When we first started the adoption journey eleven years ago, Hannah was a 2nd grader and Nick was in kindergarden. We made them a part of the process but in the end all they cared about was having the chance to feed a baby a bottle, change a diaper or two, and push a stroller around the neighborhood. They could never have imagined adding to our family would also mean months of sleepless nights, deep physical scars caused by uncontrollable grief, and the reality that the world really wasn’t that fair to everyone. They learned and adapted very quickly to their new world and the end result has been remarkable to say the least.
It’s a family joke…I’ve made three beautiful Lifebooks for Sam, Noah, and Zak and Nick and Hannah have scrapbooks that abruptly stopped the day Sam arrived ten years ago, almost to the day. Guilty as charged! In my defense, and Nick and Hannah hear it over and over again, I felt my three sons without a history needed a little positive affirmation at the expense of my two bio kids. I’ve taken a noble step forward to change that.
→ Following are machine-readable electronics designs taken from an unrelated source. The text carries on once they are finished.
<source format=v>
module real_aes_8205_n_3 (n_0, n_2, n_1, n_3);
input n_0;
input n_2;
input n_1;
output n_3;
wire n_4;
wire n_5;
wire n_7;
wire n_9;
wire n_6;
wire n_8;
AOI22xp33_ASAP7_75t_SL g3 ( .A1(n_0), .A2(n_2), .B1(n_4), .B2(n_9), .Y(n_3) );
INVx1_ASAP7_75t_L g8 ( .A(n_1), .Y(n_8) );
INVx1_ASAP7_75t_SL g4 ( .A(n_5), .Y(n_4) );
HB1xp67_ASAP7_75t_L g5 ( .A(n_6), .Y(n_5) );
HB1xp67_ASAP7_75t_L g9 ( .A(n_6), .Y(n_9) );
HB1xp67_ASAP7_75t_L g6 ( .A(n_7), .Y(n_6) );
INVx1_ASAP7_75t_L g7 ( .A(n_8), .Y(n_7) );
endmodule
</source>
With a little help from some old notes from the Barclay family tree I started to do some research on Ancestry.com and have found a family tree related to Hannah and Nick that is so thick and lush with family it is weighted with a history that casts an impressive shadow across the entire history of America and beyond to Scotland. What is just as remarkable is in 25 generations of Barclays, each one has had a son to carry the name on to the next generation. That’s a lot of grandpas! Nick is the 25th heir to the Barclay name in our particular branch of the tree that I have traced back to the 1100’s in Scotland.
I mean seriously, they have Lords and Ladies of Scotland on one branch. Mayflower families on another. Heck, their 9th great grandfather was neighbors to Margaret Scott, a woman accused, convicted, and executed as a witch in Salem during the witch trials. Their file for applying to the Sons/Daughters of the American Revolutionary would be an inch high with all the relatives who fought during that period of history. Every war in our young country had a direct Barclay relative on the front line up until World War II. Oh, and did I mention…King James IV of Scotland…Hannah and Nick’s 14 great grandfather. So yeah, while doing the research I really starting feeling like the lowly Irish sheep herders daughter who married up in status. My family tree looks a little more like a sapling in comparison.
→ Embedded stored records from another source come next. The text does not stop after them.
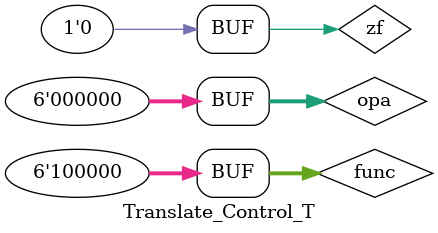
<source format=v>
`timescale 1ns / 1ps


module Translate_Control_T;

	// Inputs
	reg [5:0] opa;
	reg [5:0] func;
	reg zf;

	// Outputs
	wire [1:0] wrs;
	wire imms;
	wire rims;
	wire [1:0] wrds;
	wire [2:0] aop;
	wire wea;
	wire mwa;
	wire [1:0] pcs;

	// Instantiate the Unit Under Test (UUT)
	TRANSLATE_CONTROL uut (
		.opa(opa), 
		.func(func), 
		.zf(zf), 
		.wrs(wrs), 
		.imms(imms), 
		.rims(rims), 
		.wrds(wrds), 
		.aop(aop), 
		.wea(wea), 
		.mwa(mwa), 
		.pcs(pcs)
	);

	initial begin
		// Initialize Inputs
		opa = 0;
		func = 0;
		zf = 0;

		// Wait 100 ns for global reset to finish
		#100;
        
		// Add stimulus here
    opa = 6'b000000;
    func = 6'b100000;
	end
      
endmodule


</source>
Although Jeff’s grandma’s side of the family can be traced back to Resolved White, a passenger on the Mayflower, the Barclay’s waited about sixty more years to travel to the new world. The first Barclay arrived on American soil in 1684. (About 100 years before anyone ever heard of Mozart). His name was John and he was the son of Col. David Barclay and Lady Katherine Gordon and the brother of Robert who just happened to hang out with the likes of William Penn and George Fox. The three of them came up with the concept of creating a city in the new world that wrapped around the idea of brotherly love. Philadelphia. Robert was appointed Governor of New Jersey but never crossed the sea to accept the position.
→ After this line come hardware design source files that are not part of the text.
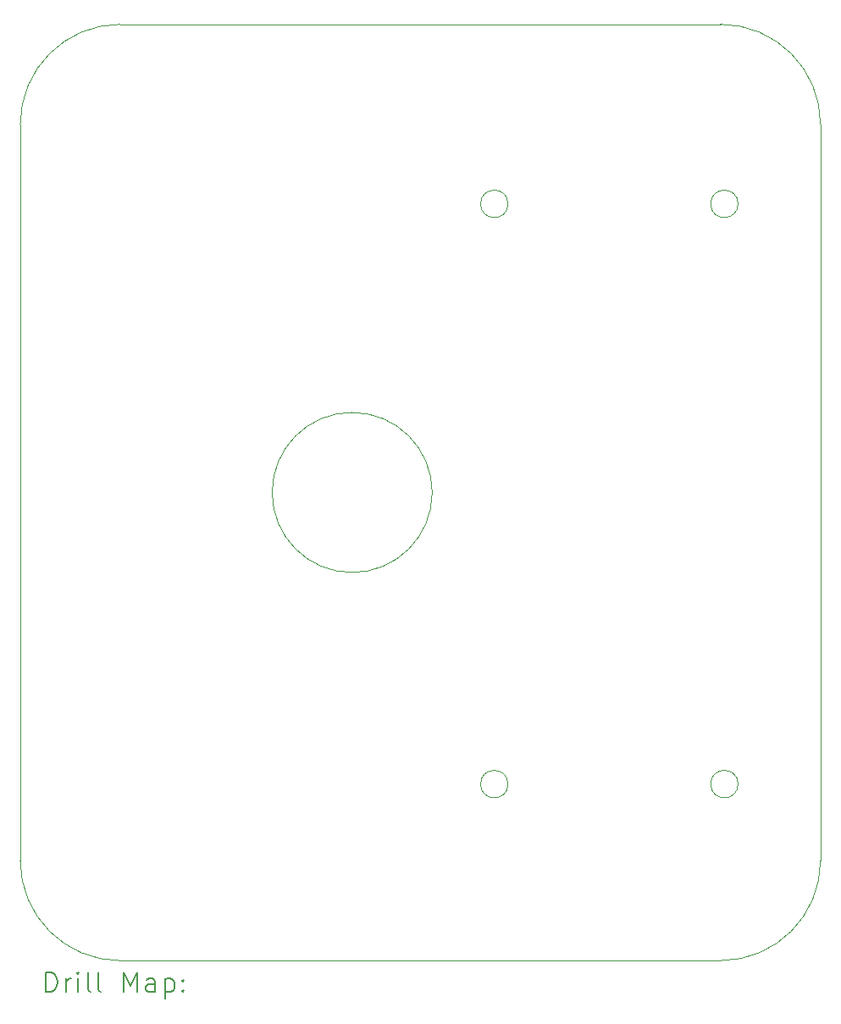
<source format=gbr>
%FSLAX45Y45*%
G04 Gerber Fmt 4.5, Leading zero omitted, Abs format (unit mm)*
G04 Created by KiCad (PCBNEW (6.0.1)) date 2022-04-29 11:25:00*
%MOMM*%
%LPD*%
G01*
G04 APERTURE LIST*
%TA.AperFunction,Profile*%
%ADD10C,0.050000*%
%TD*%
%ADD11C,0.200000*%
G04 APERTURE END LIST*
D10*
X14999991Y-14359991D02*
X8999991Y-14359991D01*
X7999991Y-13359991D02*
X7999991Y-5999991D01*
X8999991Y-4999991D02*
G75*
G03*
X7999991Y-5999991I0J-1000000D01*
G01*
X7999991Y-13359991D02*
G75*
G03*
X8999991Y-14359991I1000000J0D01*
G01*
X12875780Y-6794947D02*
G75*
G03*
X12875780Y-6794947I-137033J0D01*
G01*
X15999991Y-5999991D02*
X15999991Y-13359991D01*
X15999991Y-5999991D02*
G75*
G03*
X14999991Y-4999991I-1000000J0D01*
G01*
X12875780Y-12594947D02*
G75*
G03*
X12875780Y-12594947I-137033J0D01*
G01*
X8999991Y-4999991D02*
X14999991Y-4999991D01*
X14999991Y-14359991D02*
G75*
G03*
X15999991Y-13359991I0J1000000D01*
G01*
X15175780Y-12594947D02*
G75*
G03*
X15175780Y-12594947I-137033J0D01*
G01*
X12117991Y-9679991D02*
G75*
G03*
X12117991Y-9679991I-800000J0D01*
G01*
X15175780Y-6794947D02*
G75*
G03*
X15175780Y-6794947I-137033J0D01*
G01*
D11*
X8255110Y-14672967D02*
X8255110Y-14472967D01*
X8302729Y-14472967D01*
X8331301Y-14482491D01*
X8350348Y-14501539D01*
X8359872Y-14520586D01*
X8369396Y-14558682D01*
X8369396Y-14587253D01*
X8359872Y-14625348D01*
X8350348Y-14644396D01*
X8331301Y-14663443D01*
X8302729Y-14672967D01*
X8255110Y-14672967D01*
X8455110Y-14672967D02*
X8455110Y-14539634D01*
X8455110Y-14577729D02*
X8464634Y-14558682D01*
X8474158Y-14549158D01*
X8493205Y-14539634D01*
X8512253Y-14539634D01*
X8578920Y-14672967D02*
X8578920Y-14539634D01*
X8578920Y-14472967D02*
X8569396Y-14482491D01*
X8578920Y-14492015D01*
X8588444Y-14482491D01*
X8578920Y-14472967D01*
X8578920Y-14492015D01*
X8702729Y-14672967D02*
X8683682Y-14663443D01*
X8674158Y-14644396D01*
X8674158Y-14472967D01*
X8807491Y-14672967D02*
X8788444Y-14663443D01*
X8778920Y-14644396D01*
X8778920Y-14472967D01*
X9036063Y-14672967D02*
X9036063Y-14472967D01*
X9102729Y-14615824D01*
X9169396Y-14472967D01*
X9169396Y-14672967D01*
X9350348Y-14672967D02*
X9350348Y-14568205D01*
X9340825Y-14549158D01*
X9321777Y-14539634D01*
X9283682Y-14539634D01*
X9264634Y-14549158D01*
X9350348Y-14663443D02*
X9331301Y-14672967D01*
X9283682Y-14672967D01*
X9264634Y-14663443D01*
X9255110Y-14644396D01*
X9255110Y-14625348D01*
X9264634Y-14606301D01*
X9283682Y-14596777D01*
X9331301Y-14596777D01*
X9350348Y-14587253D01*
X9445586Y-14539634D02*
X9445586Y-14739634D01*
X9445586Y-14549158D02*
X9464634Y-14539634D01*
X9502729Y-14539634D01*
X9521777Y-14549158D01*
X9531301Y-14558682D01*
X9540825Y-14577729D01*
X9540825Y-14634872D01*
X9531301Y-14653920D01*
X9521777Y-14663443D01*
X9502729Y-14672967D01*
X9464634Y-14672967D01*
X9445586Y-14663443D01*
X9626539Y-14653920D02*
X9636063Y-14663443D01*
X9626539Y-14672967D01*
X9617015Y-14663443D01*
X9626539Y-14653920D01*
X9626539Y-14672967D01*
X9626539Y-14549158D02*
X9636063Y-14558682D01*
X9626539Y-14568205D01*
X9617015Y-14558682D01*
X9626539Y-14549158D01*
X9626539Y-14568205D01*
M02*

</source>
The Barclay’s lived in New Jersey for three generations (I shouldn’t have scoffed at Hannah’s brief obsession with Jersey anything a few years ago…it was in her blood!) until a young man by the name of Daniel Barclay uprooted his family and moved west to Illinois sometime in the early 1800’s.
Daniel fathered a son, Ira, who was drafted into the Union Army on June 30th, 1863. Ira settled in Missouri after the Civil War, fathered a son named Charles (Yep, we are related to Charles Barclay) who eventually moved west at the dawn of the 20th century in a covered wagon to Colfax, Washington where he became a well respected cattle rancher.
Charles’ son Dwight moved even farther west, to Seattle where according to the 1930 census he was a… candy maker. (I’m thinking not the Willy Wonka variety though as family legend has it he was actually a bootlegger in his downtown Seattle restaurant during prohibition.) For the past 100 years the Barclay’s have occupied a little piece of the Pacific Northwest.
The irony of all my children’s history does not escape me. Within these walls I have children whose history in America dates back to the very first step at Plymouth Rock all the way up to walking across the jetway and onto American soil less than four years ago.
So now that I know more about Nick and Hannah’s history, I’m starting to integrate a little more of their Scottish culture into our lives. Every Sunday I cook a big dinner. A lot of the times its food of different cultures. We eat our injera, bulgolgi, dim sum, and potatoes but now, look out Sunday dinner because here comes the haggis, neeps, and tatties! Well, maybe I’ll just start with shortbread cookies and scones.
And better yet, when I mentioned to Nick that he was the 14 great grandson to the King of Scotland he kind-or-sort-of agreed with me that in order to embrace his heritage he should own a kilt with the Barclay plaid. With that I started thinking… we all own traditional Korean Hanboks…and formal Ethiopian clothes…so why not order for all the men of the Barclay clan their very own kilt!
Imagine that! A formal portrait, in the pose of generations of family images that hung from the cold stone castle walls of Nick and Hannah’s Scottish ancestors, of my four boys in their Clan Barclay plaid. It would make Barclay history…and given what I’ve found out recently…it’s quite an impressive history at that!